Scroll untuk membaca artikel
Eleonora PEW | Muhammad Ilham Baktora
Jum'at, 21 Januari 2022 | 18:45 WIB
Sejumlah perwakilan pedagang lesehan dan pedagang Malioboro memberi keterangan saat konferensi pers di Kantor LBH Yogyakarta, Jumat (21/1/2022). - (SuaraJogja.id/Muhammad Ilham Baktora)

SuaraJogja.id - Sebanyak enam orang pedagang lesehan yang ada di Malioboro mengaku akan bertahan hingga mendapat kejelasan lapak baru.
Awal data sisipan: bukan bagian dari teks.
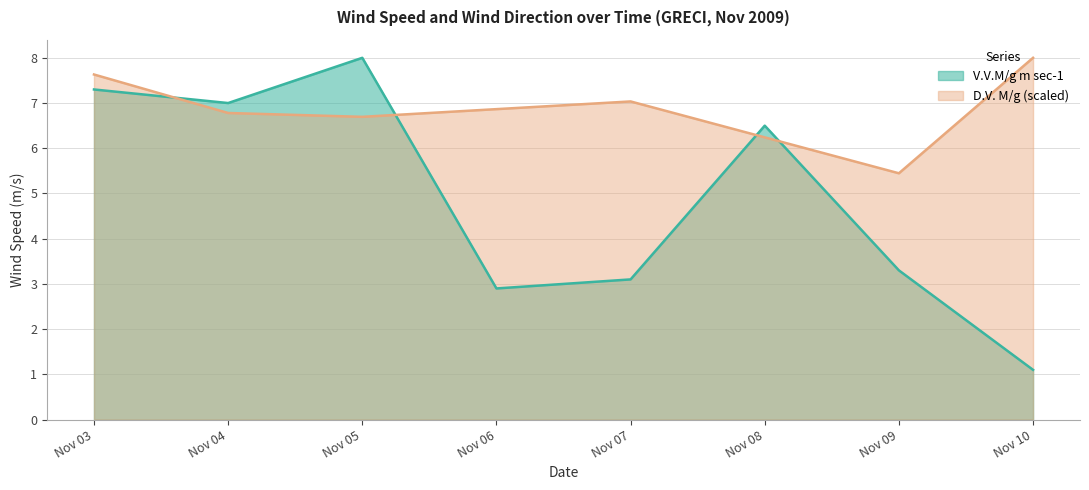

True or false: D.V. M/g (scaled) has a value of 5.4 at Nov 09.

True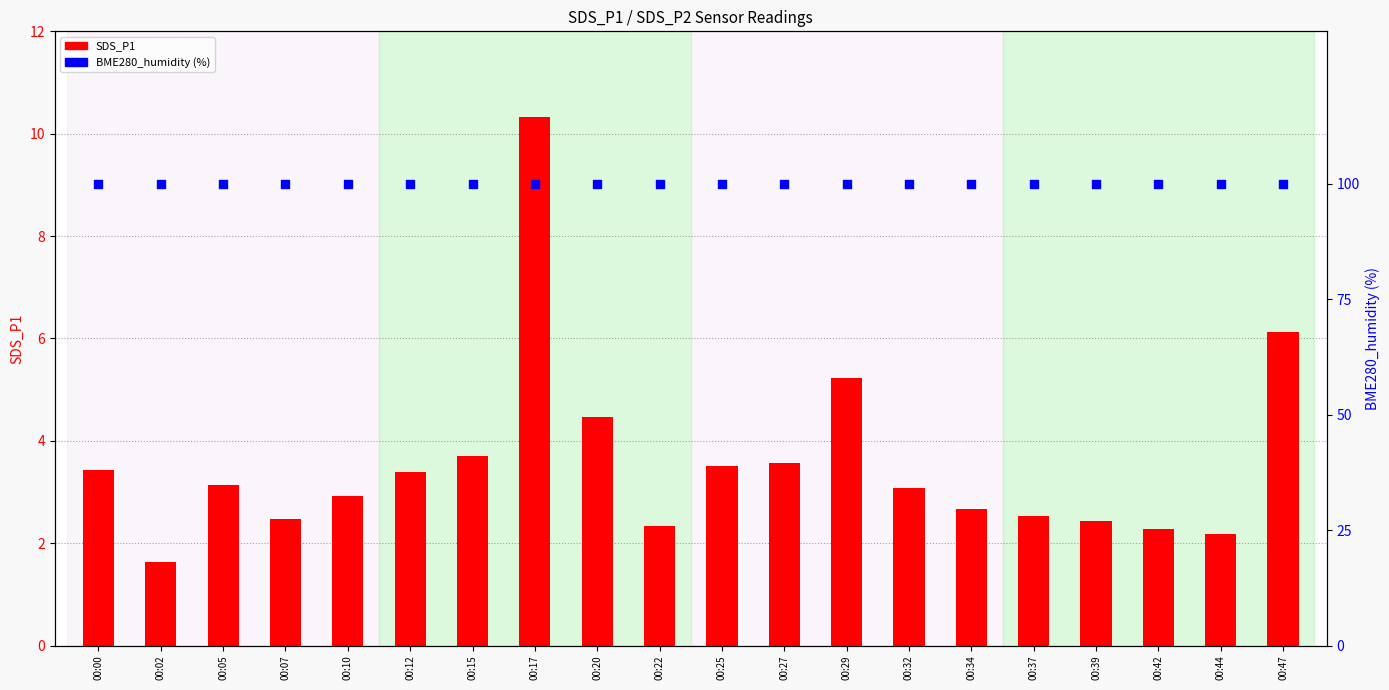

What are all the series names shown in the legend?

SDS_P1, BME280_humidity (%)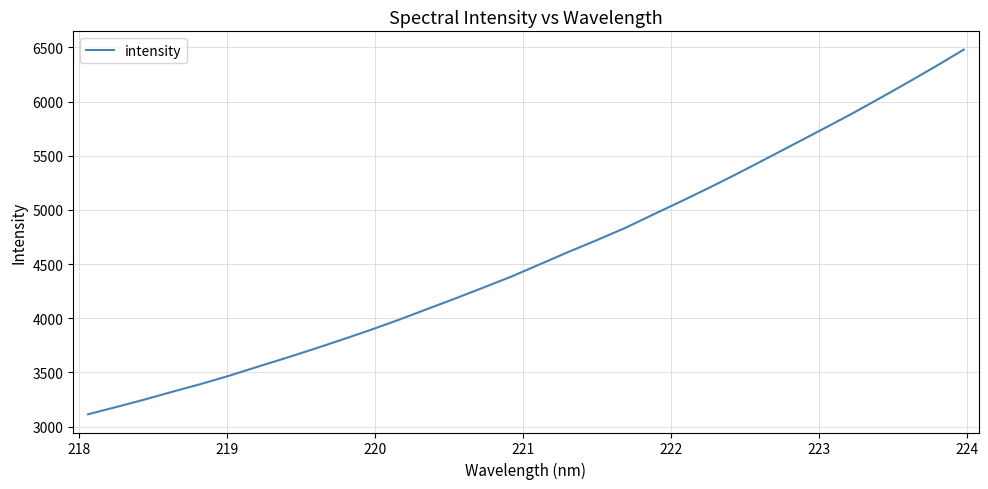

What is the greatest value displayed?

6480.3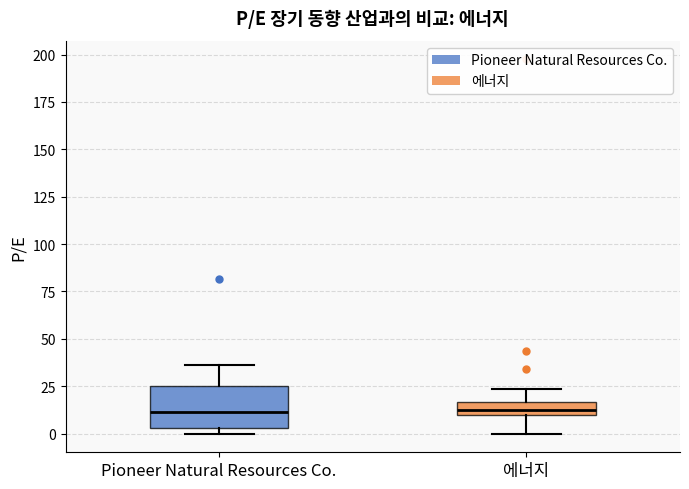

Where does the upper whisker of the box for 에너지 end on the y-axis? The values are not printed on the chart, so give them approximately, as read against the axis.

25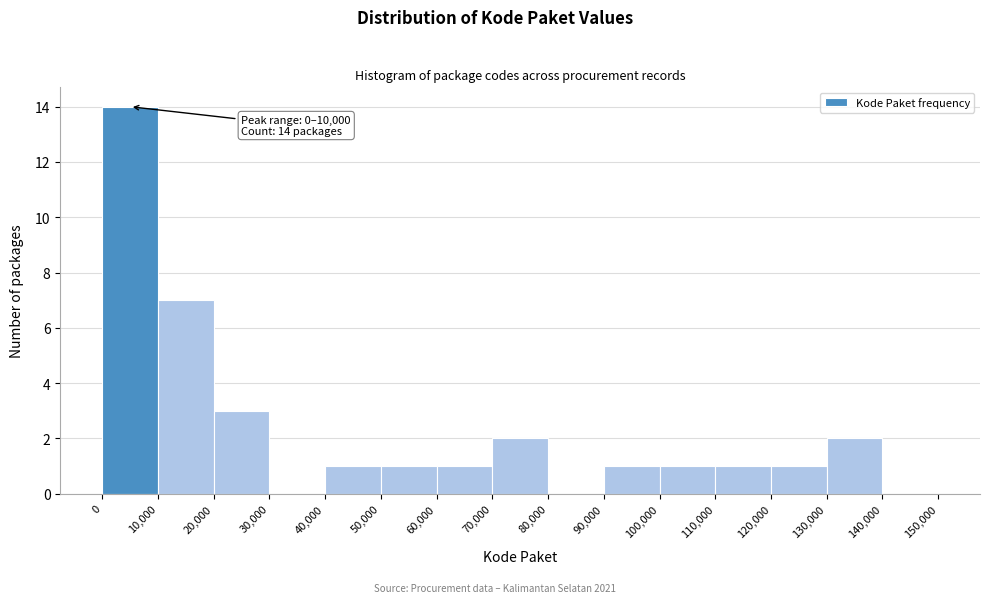

Which range on the x-axis has the tallest bar?

0 to 10,000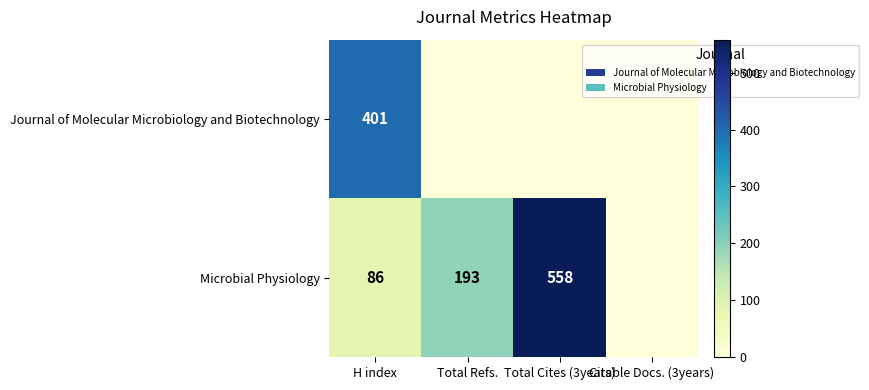

Which has a higher value, Citable Docs. (3years) or H index?

H index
Pasalnya selama pendataan, para pedagang kaki lima (PKL) Malioboro merasa diintervensi oleh pemerintah.

"Jadi kami diintervensi jika hingga tanggal 20 Januari 2022 tidak mengumpulkan data, maka akan ditinggal dalam artian tidak diberi lapak. Jadi enam orang pedagang lesehan belum menyerahkan data sampai sekarang," ujar pedagang lesehan Malioboro, Bekti Laksono, ditemui di Kantor Lembaga Bantuan Hukum (LBH) Yogyakarta, Jumat (21/1/2022).

Ia menjelaskan, terdapat 42 pedagang lesehan di Malioboro yang tergabung di Paguyuban Pedagang Lesehan Malioboro (PPLM). Namun begitu, pihaknya mengaku saat ini sudah tidak bergabung lagi dan memilih meminta hak dan keterbukaan pemerintah terhadap kejelasan lapak jualan baru.

Sejumlah perwakilan pedagang lesehan dan pedagang Malioboro memberi keterangan saat konferensi pers di Kantor LBH Yogyakarta, Jumat (21/1/2022). - (SuaraJogja.id/Muhammad Ilham Baktora)

"Mengapa kami memilih bertahan karena pemerintah itu tidak pernah mengajak kami berembuk terkait lapak pengganti. Seharusnya kan sejak awal pendataan, kami diikutsertakan lalu ditunjukkan lokasinya dimana, luasnya berapa. Ini tidak ada sama sekali," ujar pria yang lebih akrab disapa Kelik itu.

Baca Juga: PKL Bakal Direlokasi, Foto Jadul Malioboro Ini Tunjukkan Penataan 50 Tahun Lalu

Meski beberapa anggota PPLM sudah mengumpulkan data, Kelik mendesak pemerintah mengikutsertakan enam pedagang saat meninjau lokasi lapak bersama anggota DPRD Kota Yogyakarta pada Selasa (25/1/2022) nanti.

Kelik membantah telah merelakan lapak yang seharusnya menjadi hak dia. Dirinya hanya berharap pemerintah membuka pintu aspirasi.

"Itu kan hak kami untuk menempati lapak baru. Tapi kan masih abu-abu. Karena kami sendiri tidak tahu lapak mana yang disediakan untuk pedagang lesehan. Seharusnya mereka terbuka," terang Kelik.

Ia menerangkan bahwa pedagang lesehan berbeda dengan pedagang pakaian atau aksesoris. Luas lahan dibutuhkan lebih banyak.

"Tentu kan beda kalau pedagang lesehan itu. Jika mengikuti luas lahan yang sama dengan pedagang lain, tentu tidak relevan. Pemerintah ini seakan enggan menampung aspirasi kami," ujar dia.

Baca Juga: Viral Parkir Bus di Sekitar Malioboro Sampai Rp350 Ribu, Sandiaga Uno Langsung Minta Tindak Tegas

Terpisah, Divisi Penelitian LBH Kota Yogyakarta, Era Harivah menjelaskan bahwa kajian relokasi yang dibuat pemerintah tidak serius. Sehingga relokasi ini harus ditunda.

"Kami tetap mengawal teman-teman pedagang ini mendapat haknya atas relokasi nanti. Seharusnya pemerintah menyiapkan data pedagang, siapa saja yang terdampak, baru disediakan lapak. Nah ini terbalik, menyediakan lapak dahulu, selanjutnya mendata pedagang. Tentu ada yang terdampak bahkan terancam tidak memiliki pekerjaan lagi," terang Era.

Ia menyoroti nasib pedagang lainnya, seperti pedagang lesehan, asongan, dan angkringan, mengingat relokasi hanya dilakukan ke sebagian PKL saja.

"Apakah kebijakan relokasi ini hanya PKL saja, bagaimana dengan pedagang lesehan, dengan tempat yang sempit seperti itu? Selain itu bagaimana dengan pedagang asongan dan angkringan. Ini yang tidak dipikirkan pemerintah, sehingga terkesan tidak serius," ujar Era.